A worldwide audience of more than a billion people watched Danny Boyle’s amazing show which celebrated all that’s good about Great Britain.

Central to the show was Boyle’s homage to the National Health Service and the UK music scene as well as his grand depiction of the industrial revolution.

But there was also room for some humour.

One of the funniest sequences featured the popular comedy character Mr Bean character, played by Rowan Atkinson.

Bored playing with the London Symphony Orchestra, Mr Bean imagines himself taking part in the famous Chariots of Fire opening scene on the West Sands.

The sketch was so popular it produced the biggest spike in mentions of the event on Twitter.

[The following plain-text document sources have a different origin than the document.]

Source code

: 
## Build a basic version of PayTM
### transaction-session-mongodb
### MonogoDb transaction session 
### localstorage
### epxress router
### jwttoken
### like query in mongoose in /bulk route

Rowan Atkinson is believed to have visited St Andrews in May when the scenes were filmed.

But with director Danny Boyle determined to keep the details of his show under wraps until the big event, the film crew were keeping tight-lipped when they showed up on the West Sands to film the scenes.

However the Citizen managed to get on the beach and get a few pictures of the scene.

And when some ‘athletes’ were spotted leaving their trailer in full 1920s running kit, it was clear Chariots of Fire was being recreated in some form.

East Neuk councillor Donald Macgregor was one of many who enjoyed the Mr Bean spoof when watching the opening ceremony.

Councillor Macgregor took part in the 1972 Olympic Games in Munich and assembled a group of about a dozen local runners to be extras in Charriots of Fire.

“I liked what they done with it, it was funny,” he told the Citizen this week.

“And I can remember when the original was filmed - I remember it well.

“Chariots of Fire has done a lot of good for St Andrews and to this day I think some people visit the town to see the beach where that scene was filmed.

“I was involved in getting the extras down to the beach and I noticed in the opening ceremony they used their own extras as well.

“It’s great to know that that Chariots of Fire is so recognisable to people all these years on.”